= PROMPT =
Read the lines below, and copy any that contain the string "Wall".

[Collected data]

- Opening Delimiter -

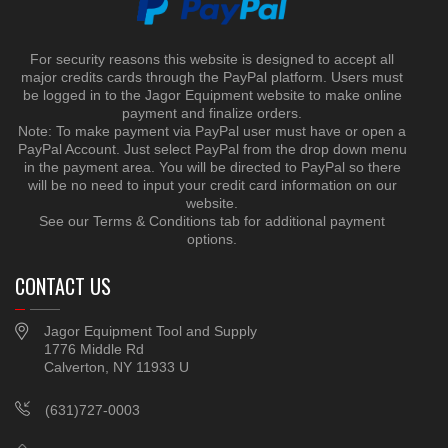
For security reasons this website is designed to accept all
major credits cards through the PayPal platform. Users must
be logged in to the Jagor Equipment website to make online
payment and finalize orders.
Note: To make payment via PayPal user must have or open a
PayPal Account. Just select PayPal from the drop down menu
in the payment area. You will be directed to PayPal so there
will be no need to input your credit card information on our
website.
See our Terms & Conditions tab for additional payment
options.
CONTACT US
Jagor Equipment Tool and Supply
1776 Middle Rd
Calverton, NY 11933 U
(631)727-0003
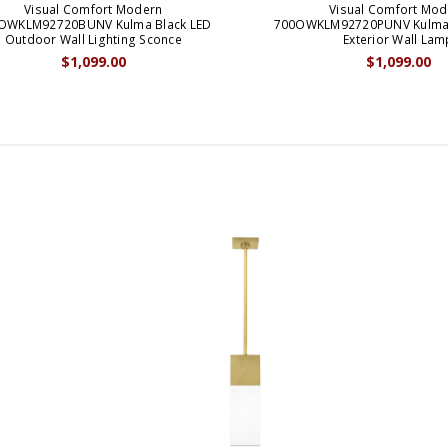
Visual Comfort Modern
Visual Comfort Mod
OWKLM92720BUNV Kulma Black LED
700OWKLM92720PUNV Kulma
Outdoor Wall Lighting Sconce
Exterior Wall Lam
$1,099.00
$1,099.00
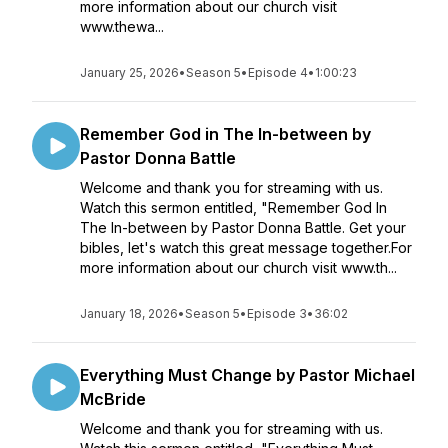
more information about our church visit
www.thewa...
January 25, 2026
•
Season 5
•
Episode 4
•
1:00:23
Remember God in The In-between by
Pastor Donna Battle
Welcome and thank you for streaming with us.
Watch this sermon entitled, "Remember God In
The In-between by Pastor Donna Battle. Get your
bibles, let's watch this great message together.For
more information about our church visit www.th...
January 18, 2026
•
Season 5
•
Episode 3
•
36:02
Everything Must Change by Pastor Michael
McBride
Welcome and thank you for streaming with us.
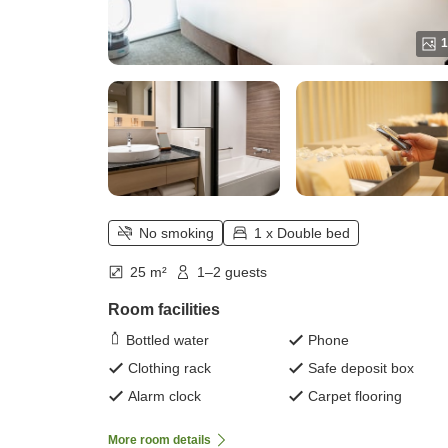
1
No smoking
1 x Double bed
25 m²
1–2 guests
Room facilities
Bottled water
Phone
Clothing rack
Safe deposit box
Alarm clock
Carpet flooring
More room details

- Closing Delimiter -

= RESPONSE TO THIS TASK =
Outdoor Wall Lighting Sconce
Exterior Wall Lam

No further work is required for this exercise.